The Hubble Space Telescope, a collaboration between NASA and the European Space Agency or ESA, snapped photographs of a very famous galaxy, referred to as NGC 1803. This particular galaxy is lined with millions of stars and is surrounded by nothing but an inky-black space. NGC 1803 is 200 million light-years away from Earth, found in the southern constellation of Pictor or The Painter’s Easel. As to why it is a famous galaxy, it is because NGC 1803 was first discovered by one of the pioneers in Astronomy, Sir John Herschel.
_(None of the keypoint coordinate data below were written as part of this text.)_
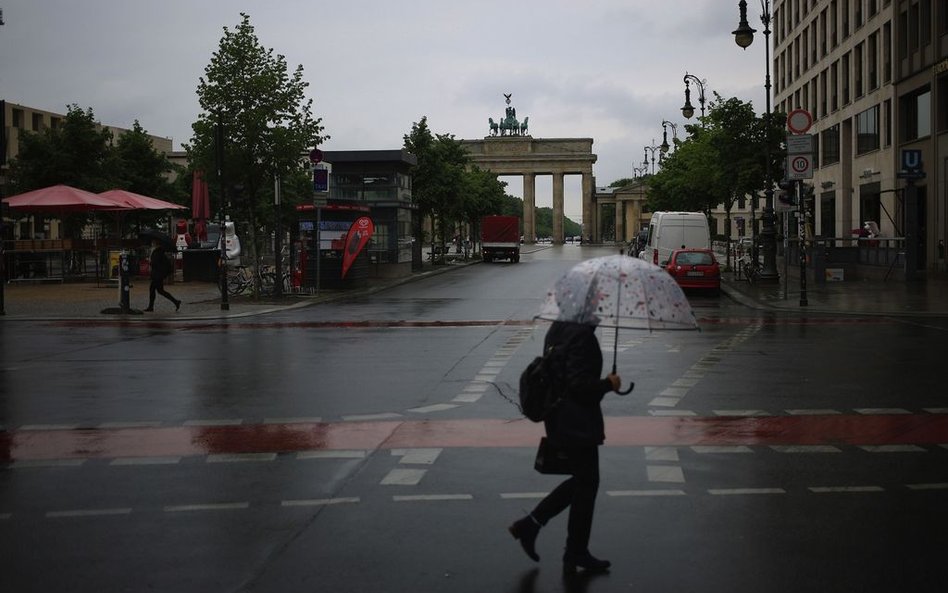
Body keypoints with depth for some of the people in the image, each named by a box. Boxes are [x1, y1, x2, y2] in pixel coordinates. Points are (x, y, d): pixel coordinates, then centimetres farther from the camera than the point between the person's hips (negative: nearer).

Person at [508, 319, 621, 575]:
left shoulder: (558, 328, 7)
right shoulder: (581, 334, -22)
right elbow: (579, 384, -26)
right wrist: (608, 384, -11)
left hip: (559, 420, 9)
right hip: (579, 425, -9)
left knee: (581, 480, 21)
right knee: (586, 484, 5)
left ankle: (530, 524, 18)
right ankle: (576, 554, 17)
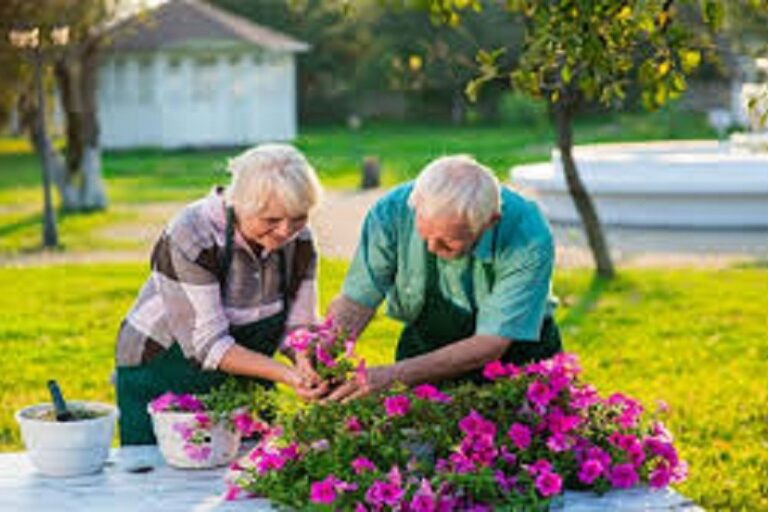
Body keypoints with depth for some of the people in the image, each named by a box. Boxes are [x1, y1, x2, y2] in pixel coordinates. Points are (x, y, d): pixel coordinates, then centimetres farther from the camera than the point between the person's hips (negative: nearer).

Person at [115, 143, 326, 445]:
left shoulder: (298, 239, -12)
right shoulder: (191, 236, -27)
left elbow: (299, 324, -6)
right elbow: (207, 346, -28)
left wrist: (308, 364, -28)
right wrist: (284, 374, -39)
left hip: (241, 377, 5)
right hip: (160, 380, -4)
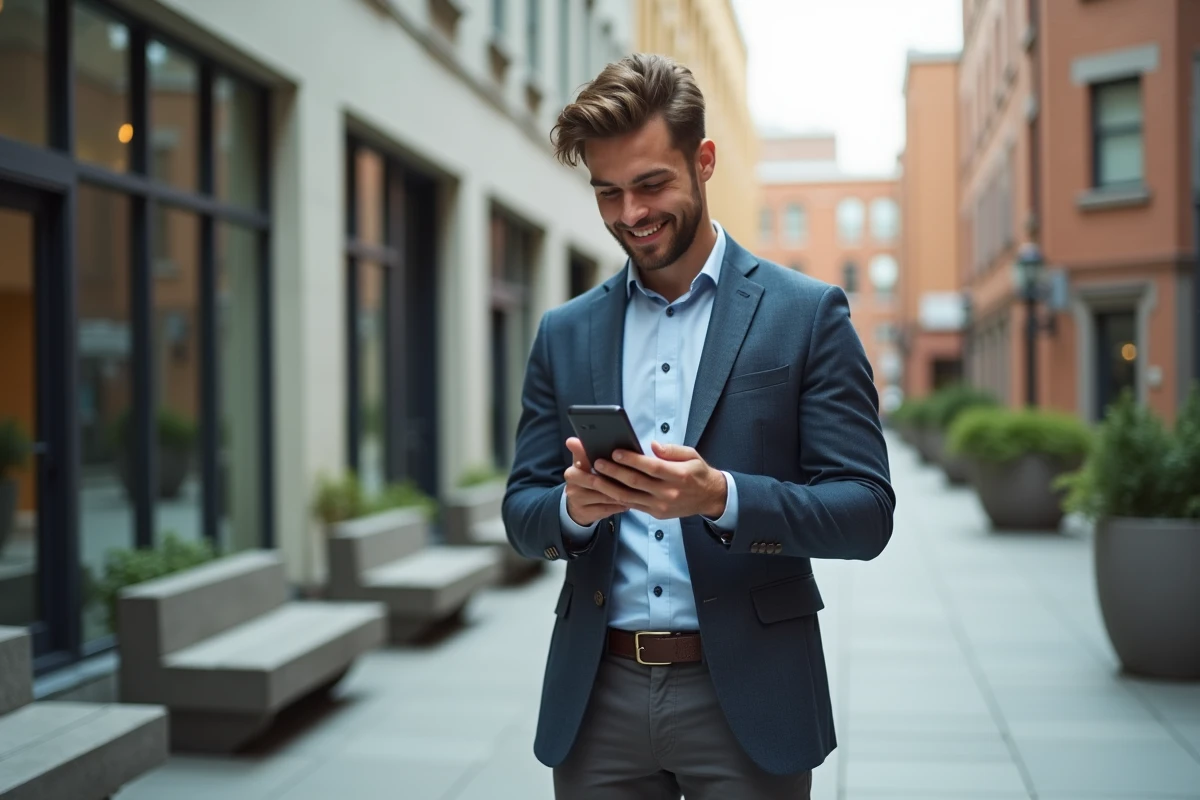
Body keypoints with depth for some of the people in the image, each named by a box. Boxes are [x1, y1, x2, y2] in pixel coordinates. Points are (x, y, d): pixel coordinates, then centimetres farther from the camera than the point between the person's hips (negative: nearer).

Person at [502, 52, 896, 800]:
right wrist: (574, 506, -15)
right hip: (596, 697, 3)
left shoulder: (807, 312, -3)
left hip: (746, 698, -2)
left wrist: (720, 497, -23)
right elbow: (522, 515, 8)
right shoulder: (564, 333, 7)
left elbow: (867, 512, -7)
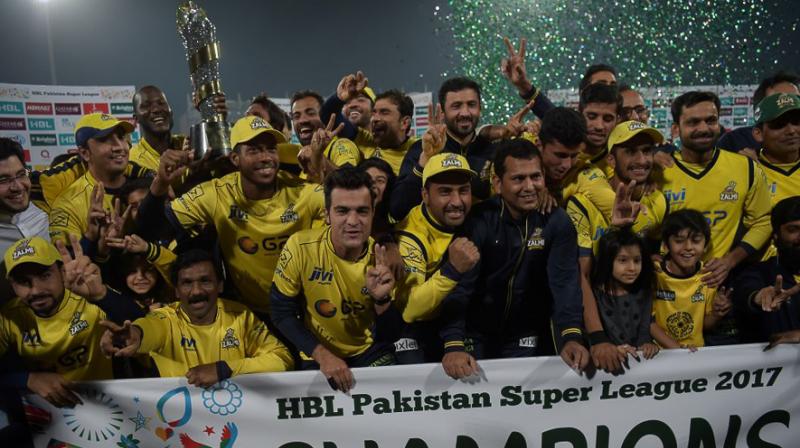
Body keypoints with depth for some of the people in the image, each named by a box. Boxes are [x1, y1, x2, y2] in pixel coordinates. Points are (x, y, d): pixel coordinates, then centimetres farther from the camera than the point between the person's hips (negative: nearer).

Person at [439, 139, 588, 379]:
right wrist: (454, 345, -36)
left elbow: (565, 282, -17)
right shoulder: (479, 220, -16)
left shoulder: (557, 222, -9)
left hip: (530, 340, 2)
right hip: (478, 339, -1)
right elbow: (460, 284, -23)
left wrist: (571, 337, -34)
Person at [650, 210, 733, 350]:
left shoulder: (708, 276, -2)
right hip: (661, 351, -4)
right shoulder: (654, 274, -11)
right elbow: (648, 320, -6)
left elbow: (705, 324, 9)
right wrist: (676, 347, -15)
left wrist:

Along with his father William and his aunt Caroline, they are known to be very influential figures in the field, having discovered and cataloged many stars and nebulae to their name. Their legacies remain until this day. Upon the release of the photos, NASA said that NGC 1803 is one in a “galactic pair. It was described by Dreyer as being ‘faint, small, and round,’ and located near to a very bright star to the southeast,” referring to the nebulous lenticular galaxy named PGC 16720.

Meanwhile, solar flares were captured for the very first time on the camera back in 2017. The Expanded Owens Solar Valley Solar Array Radio Telescope by the New Jersey Institute of Technology was the device used to capture this process caused by the eruption of a magnetic field on the Sun. The photos taken of the solar flare showed the progression of this process, revealing just when and where the eruption caused the plasma to heat up to a billion degrees Celsius.

Upon further studies, researchers were able to determine the measurements of the magnetic field by simply following the direction and ignition of the solar flare. The researchers were also able to track its conversion into the other forms of energy that fuel the solar flare’s trip to the corona. The changes in the corona’s magnetic field have only been estimated.